New Yorker Fiction Review: "The Flower" by Louise Erdrich

Issue Date: June 29, 2015

Story: "The Flower" by Louise Erdrich

Rating: $$$

Review: Louise Erdrich kind of lost me after her last NYer story "The Big Cat" from the March 31, 2014 issue of The New Yorker and the April 8th, 2014 posting of this blog. You see, there was a time when I wasn't three months behind in my reviewing. Aye yai yai. Anyway, "The Big Cat" failed to impress me, mostly because it felt like Erdrich was trying to be too civilized, telling the story of a modern-day, middle-class suburban white man and his modern-day, middle-class suburban white man problems and emotions. That's fine...for someone else. But to me Erdrich is better when she's writing about the wild people and the flaming passions of the West, whether of Native Americans or whites, whether in the present or the past. Something about the rugged landscape and untamed characters tend to bring out the best in Erdrich.

Three stars because, like a good "journey story" should do, once this story got going it was impossible to put down. Furthermore, once I was able to properly cipher through the potpourri of characters Erdrich throws at you (McKinnon, Mink, Mashkiig, Wolfred, and Mink's daughter "the girl" all come leaping out of the story within the first paragraph), I began to feel an genuine emotional investment in Wolfred and "the girl," who together try to escape the drunken, violent trapper, McKinnon.

Set somewhere on the fringes of civilization, somewhere in the North America of a by-gone time, Erdrich is free to tell the story of the "the girl's" free spirit and her impossible courage as she helps Wolfred poison McKinnon and helps lead Wolfred through the woods as they try to escape.
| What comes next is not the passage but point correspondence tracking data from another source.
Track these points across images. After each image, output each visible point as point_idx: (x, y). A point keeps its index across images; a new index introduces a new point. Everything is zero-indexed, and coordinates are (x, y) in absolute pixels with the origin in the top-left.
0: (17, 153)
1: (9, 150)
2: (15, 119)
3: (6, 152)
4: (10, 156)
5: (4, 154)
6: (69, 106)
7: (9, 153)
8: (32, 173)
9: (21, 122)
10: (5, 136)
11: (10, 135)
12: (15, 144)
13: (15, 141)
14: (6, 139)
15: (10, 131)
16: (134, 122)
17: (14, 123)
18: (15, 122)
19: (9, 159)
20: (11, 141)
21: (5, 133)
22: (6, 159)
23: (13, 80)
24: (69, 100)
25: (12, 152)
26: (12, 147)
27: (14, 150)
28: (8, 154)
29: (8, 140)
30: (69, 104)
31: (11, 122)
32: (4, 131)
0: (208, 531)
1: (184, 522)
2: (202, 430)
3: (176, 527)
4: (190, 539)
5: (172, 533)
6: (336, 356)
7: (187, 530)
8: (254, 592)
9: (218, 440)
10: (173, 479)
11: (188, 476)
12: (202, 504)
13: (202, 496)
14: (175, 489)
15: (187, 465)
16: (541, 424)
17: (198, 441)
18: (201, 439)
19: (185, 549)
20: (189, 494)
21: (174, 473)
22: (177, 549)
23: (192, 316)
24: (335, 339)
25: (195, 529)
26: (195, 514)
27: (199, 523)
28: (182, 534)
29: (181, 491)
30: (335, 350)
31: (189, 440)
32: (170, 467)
It would take an extremely tough, independent, and clever 11 year old girl to do all this, and -- perhaps most importantly -- to recognize that Wolfred wasn't the type to pull any fast ones on her, sexually or otherwise, which, in the Old West there were a lot of people trying to pull fast ones, or so it seems. But...to me that is the core of Erdrich's material: the indomitable Native American spirit and the ways it expresses itself when forced to navigate through the constricting, and to them artificial, structures of white civilization.

Especially noteworthy, in my mind, was the part when, still slaving away in McKinnon's trading post, Wolfred realizes that the newly-arrived girl is ethereally pretty despite her age, and determines to hide this fact from the drunken, no-good McKinnon. He does this by repeatedly slathering her face with mud and forcing her to hide her face as much as possible. This is where we start to like Wolfred and start to realize he is a character worth casting our sympathies behind.